Giuseppe Rizzi, medico oncologico, si sarebbe fatto pagare più di 130mila euro da un paziente, poi deceduto, per somministrargli farmaci oncologici salvavita gratuiti.
I carabinieri hannom quindi, arrestato il medico, in servizio fino a circo un anno fa all’Istituto Tumori Giovanni Paolo II di Bari.
Al medico, che si trova agli arresti domiciliari, il pm Marcello Quercia contesta il reato di concussione aggravata e continuata in concorso con la compagna, l’avvocatessa Maria Antonietta Sancipriani.
Oltre alla misura cautelare nei confronti di Rizzi i carabinieri hanno eseguito un decreto di sequestro preventivo per equivalente del valore di 136 mila euro.
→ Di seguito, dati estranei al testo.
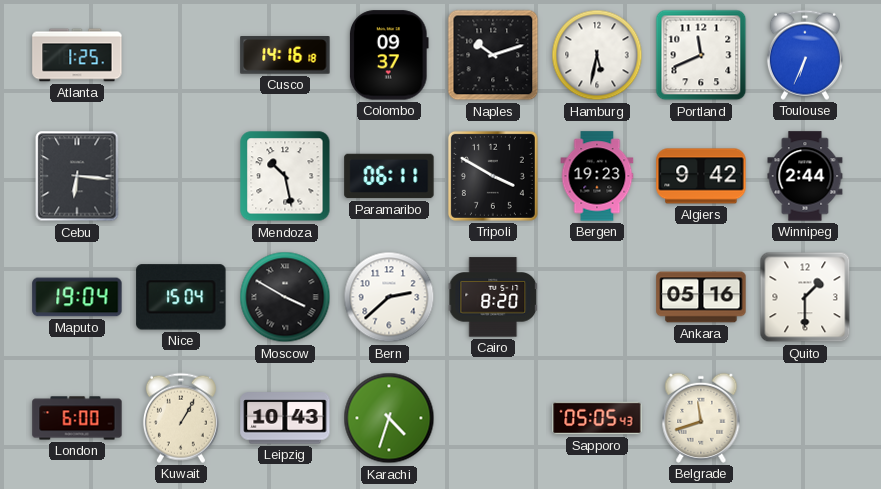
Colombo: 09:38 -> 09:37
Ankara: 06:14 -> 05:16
In sede di perquisizione, nella sua abitazione, i militari hanno trovato reperti archeologici e denaro contante per oltre 1,9 milioni di euro, nascosto in buste e scatole per calzature.
I fatti risalgono al periodo compreso tra dicembre 2018 e dicembre 2019. L’indagine è partita dalla denuncia dei familiari del paziente, dopo la sua morte.
I carabinieri hanno così accertato che il medico, all’epoca dirigente nel dipartimento di Oncologia dell’Istituto Tumori Giovanni Paolo II di Bari, in orario di servizio e anche fuori turno, e comunque non in regime di attività intra od extramoenia, avrebbe eseguito prestazioni mediche, in particolare iniezioni di un farmaco oncologico salvavita, per la cui somministrazione gratuita, in quanto a totale carico del Servizio sanitario nazionale, avrebbe costretto l’uomo al pagamento in suo favore di ingenti somme di denaro e di altre utilità, sia nella struttura ospedaliera sia nella sede del patronato Caf gestito dalla compagna co-indagata, adibito illegalmente ad ambulatorio medico.
«Le condotte – hanno affermato gli inquirenti – venivano poste in essere dalla coppia approfittando delle gravi condizioni psico-fisiche della vittima che versava in uno stato psicologico di soggezione e di reverenza oltre che di totale fiducia nel suo medico, al punto di indurre la vittima a riconoscerlo quale unico referente in grado di garantirgli la sopravvivenza e così ottenendo illecitamente la somma di denaro contante di circa 130 mila euro, regali e lavori edili nella sua villa a Palese».
Al paziente il medico avrebbe dato «false speranze di sopravvivenza» e l’uomo, «pur di restare in vita, continuava a soddisfare le ingenti e costanti richieste di denaro del professionista, dilapidando a sua volta il proprio patrimonio tanto da dover ricorrere agli aiuti economici di amici e parenti».